** Extracted records follows **
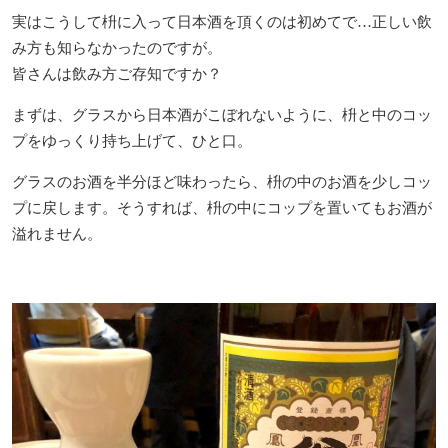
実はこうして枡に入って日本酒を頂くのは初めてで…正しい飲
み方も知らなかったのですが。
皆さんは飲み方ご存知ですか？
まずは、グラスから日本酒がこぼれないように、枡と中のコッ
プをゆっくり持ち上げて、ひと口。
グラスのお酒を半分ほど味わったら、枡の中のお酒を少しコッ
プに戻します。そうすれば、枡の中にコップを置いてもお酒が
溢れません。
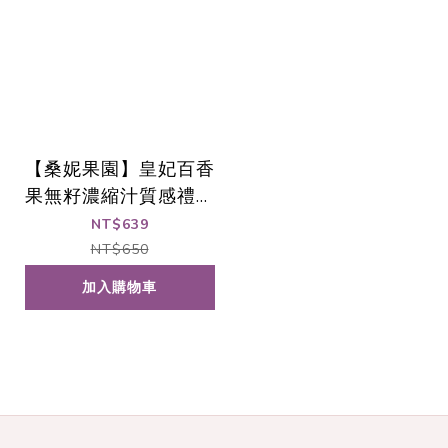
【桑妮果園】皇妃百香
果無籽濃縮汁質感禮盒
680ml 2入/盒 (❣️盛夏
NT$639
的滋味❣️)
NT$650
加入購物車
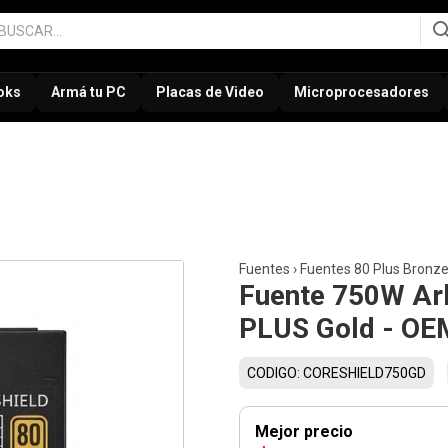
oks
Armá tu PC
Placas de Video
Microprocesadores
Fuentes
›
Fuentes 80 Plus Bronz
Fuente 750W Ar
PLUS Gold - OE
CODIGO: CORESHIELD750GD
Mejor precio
** End of Extracted records **
** Extracted records follows **
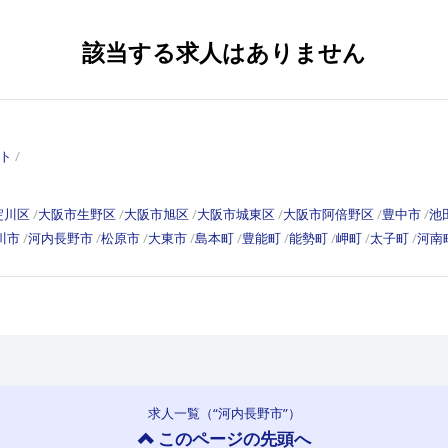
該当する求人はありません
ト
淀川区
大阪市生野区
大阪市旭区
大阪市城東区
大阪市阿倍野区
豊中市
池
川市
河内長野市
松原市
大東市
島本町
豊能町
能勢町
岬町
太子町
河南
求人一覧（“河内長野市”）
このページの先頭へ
** End of Extracted records **
• **Exercise description**
Pictures aside, print exactly the lines above starting with the one containing "実はこうして枡に入って日本酒を頂くのは初めてで…正しい飲" and going on through the one containing "Mejor precio".

• **Solution**
実はこうして枡に入って日本酒を頂くのは初めてで…正しい飲
み方も知らなかったのですが。
皆さんは飲み方ご存知ですか？
まずは、グラスから日本酒がこぼれないように、枡と中のコッ
プをゆっくり持ち上げて、ひと口。
グラスのお酒を半分ほど味わったら、枡の中のお酒を少しコッ
プに戻します。そうすれば、枡の中にコップを置いてもお酒が
溢れません。
【桑妮果園】皇妃百香
果無籽濃縮汁質感禮盒
680ml 2入/盒 (❣️盛夏
NT$639
的滋味❣️)
NT$650
加入購物車
oks
Armá tu PC
Placas de Video
Microprocesadores
Fuentes
›
Fuentes 80 Plus Bronz
Fuente 750W Ar
PLUS Gold - OE
CODIGO: CORESHIELD750GD
Mejor precio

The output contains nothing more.